What never worked: survivalist supplies, prepper portfolios (firearms, ammo, gold-only), all-domestic real estate as primary wealth store, panic moves during dips.

The three-layer framework

Layer 1 · Free / No-Regret

Do all of these. Zero opportunity cost.

  • Currency diversification (CHF + USD + EUR meaningful balances)
  • Language acquisition (each new language ~doubles your option space)
  • Network maintenance across countries (actual relationships, not LinkedIn)
  • Cardiovascular fitness, sleep, low chronic anxiety
  • Reading 4 signals quarterly: capital controls, insurance market exits, sovereign CDS spikes, parallel-currency premiums
  • Avoiding doom-scrolling as "due diligence"
Cost: ~30 min/day attention.
Layer 2 · Cheap Insurance

Do most of these. Modest cost.

  • Pre-positioned liquid assets in 2-3 jurisdictions (Swiss + US + one other)
  • Second passport/residency pipeline (5-10 year horizon)
  • Portfolio: 70-80% rich-country diversified equity, 10-20% bonds/cash/CHF, ~5% gold
  • One professional credential portable to at least one other country
  • Keep retirement savings unlocked from any single-country pension trap
  • One trusted contact in each "exit option" country who'd take a phone call
Cost: some money + admin friction.
Layer 3 · Expensive Bets

Do only if you have specific signals.

  • Physical relocation away from family/career momentum
  • Giving up career compounding for "safety"
  • Large gold/crypto allocations (>10%)
  • Prepper infrastructure
  • All-cash defensive position waiting for "the crash"
Cost: real opportunity cost. Don't pay on vibes.
Argentinians who left in 2001-2002 mostly went to Spain. Spain's 2008-2014 crisis hit them hard; Argentina had a commodity boom 2003-2011 with 7-8% GDP growth. Many returned poorer. The cost of permanent crouch

Permabears since 2009 missed a ~6x in the S&P 500. The French who fled in 1968 missed the Trente Glorieuses tail. The historical record is unambiguous: people who stayed in layer 1+2 and remained attentive dramatically outperformed both the head-in-the-sand and the permanent-crouch cohorts.

08 / The Read For You

Your specific picture

Honest read: you are on the winning side of every single divergence axis in this document.

Sector
AI/ML
Highest-leverage sub-sector of the highest-paying sector in the West.
Geography
Lausanne, Switzerland
Lowest debt/GDP in G7+, neutral, strong CHF, lowest climate risk, top-3 quality of life.
Education / Mobility
Top quintile, EU/Swiss-portable, 3+ languages
"Anywhere" in Goodhart's frame. Globally hireable.
Network
Family across 6 continents
The rarest asset in every case study. White Russians and 1933 Jews would have killed for this.
The Honest Bottom Line

"Is the West declining?" is the wrong question for you.

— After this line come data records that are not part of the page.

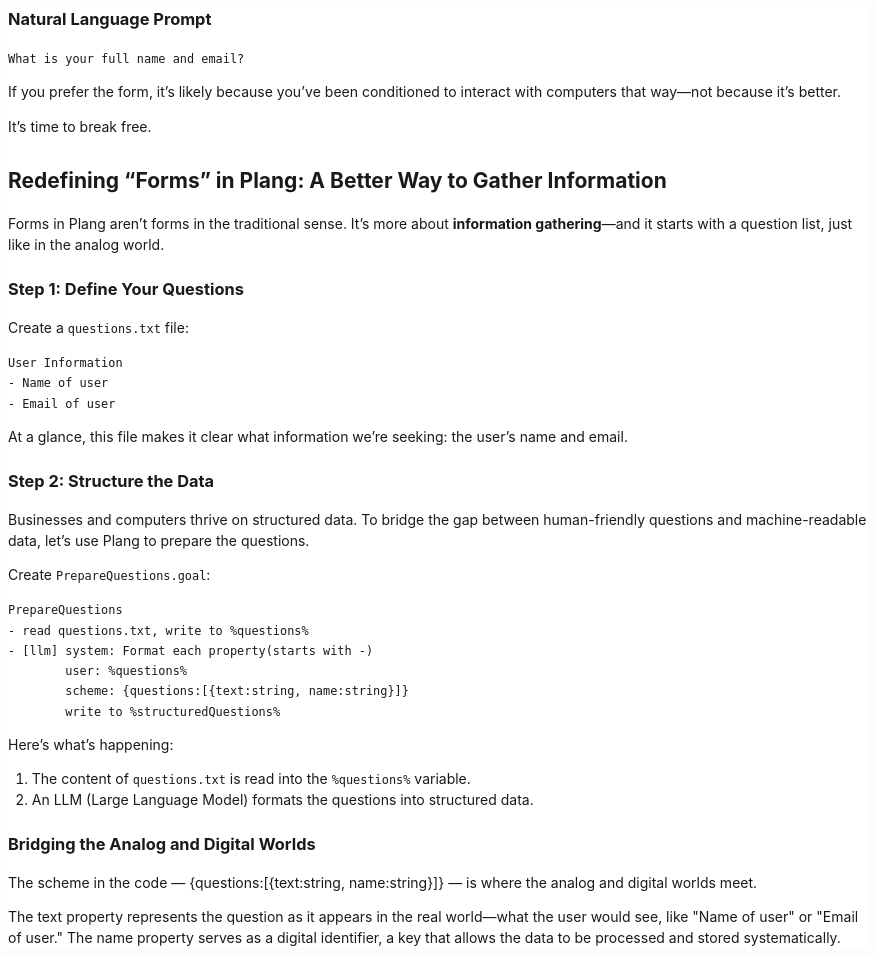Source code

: ### Natural Language Prompt
```
What is your full name and email?
```

If you prefer the form, it’s likely because you’ve been conditioned to interact with computers that way—not because it’s better. 

It’s time to break free.


## Redefining “Forms” in Plang: A Better Way to Gather Information

Forms in Plang aren’t forms in the traditional sense. It’s more about **information gathering**—and it starts with a question list, just like in the analog world.

### Step 1: Define Your Questions

Create a `questions.txt` file:

```txt
User Information
- Name of user
- Email of user
```

At a glance, this file makes it clear what information we’re seeking: the user’s name and email.

### Step 2: Structure the Data

Businesses and computers thrive on structured data. To bridge the gap between human-friendly questions and machine-readable data, let’s use Plang to prepare the questions.

Create `PrepareQuestions.goal`:

```plang
PrepareQuestions
- read questions.txt, write to %questions%
- [llm] system: Format each property(starts with -)
        user: %questions%
        scheme: {questions:[{text:string, name:string}]}
        write to %structuredQuestions%
```

Here’s what’s happening:
1. The content of `questions.txt` is read into the `%questions%` variable.
2. An LLM (Large Language Model) formats the questions into structured data.

### Bridging the Analog and Digital Worlds

The scheme in the code — {questions:[{text:string, name:string}]} — is where the analog and digital worlds meet.

The text property represents the question as it appears in the real world—what the user would see, like "Name of user" or "Email of user."
The name property serves as a digital identifier, a key that allows the data to be processed and stored systematically.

The decline narratives are largely not about your slice. Your slice is ascending sharply. But aggregate fragility still routes to you through politics: the non-tech, non-urban, non-college population is the median voter in every Western democracy. Their grievances drive wealth taxes, capital controls, immigration restrictions, AI regulation, anti-tech sentiment. Switzerland is more insulated than most, but not immune.

The relevant fracture for you is now within tech, not tech-vs-rest. The AI haves vs. have-nots split is happening inside the sector right now. Your real peer group for "am I winning or losing" is no longer "all tech workers" — it's "people positioned in AI/ML at the frontier."

The marginal value of more preparation in your case is low. You already have multi-passport potential, Switzerland residence, the highest-portability skill of 2026, and a 6-continent network. The marginal value of living well from this position — building things, deep relationships, work that compounds — is high.

The biggest risk isn't underpreparation. It's letting the appeaser/manager part dress up doom-scrolling as "due diligence" and call it work.

The honest answer to "is the West declining" is: parts of it are stagnating, parts are stratifying, parts are rising. The world overall is getting richer and more equal between countries. Your specific slice is one of the rising ones. Stay attentive to legal/capital-control signals. Don't trade attention for action. Don't trade optionality for short-term comfort. And don't confuse the noise of decline narratives with the music of your actual life.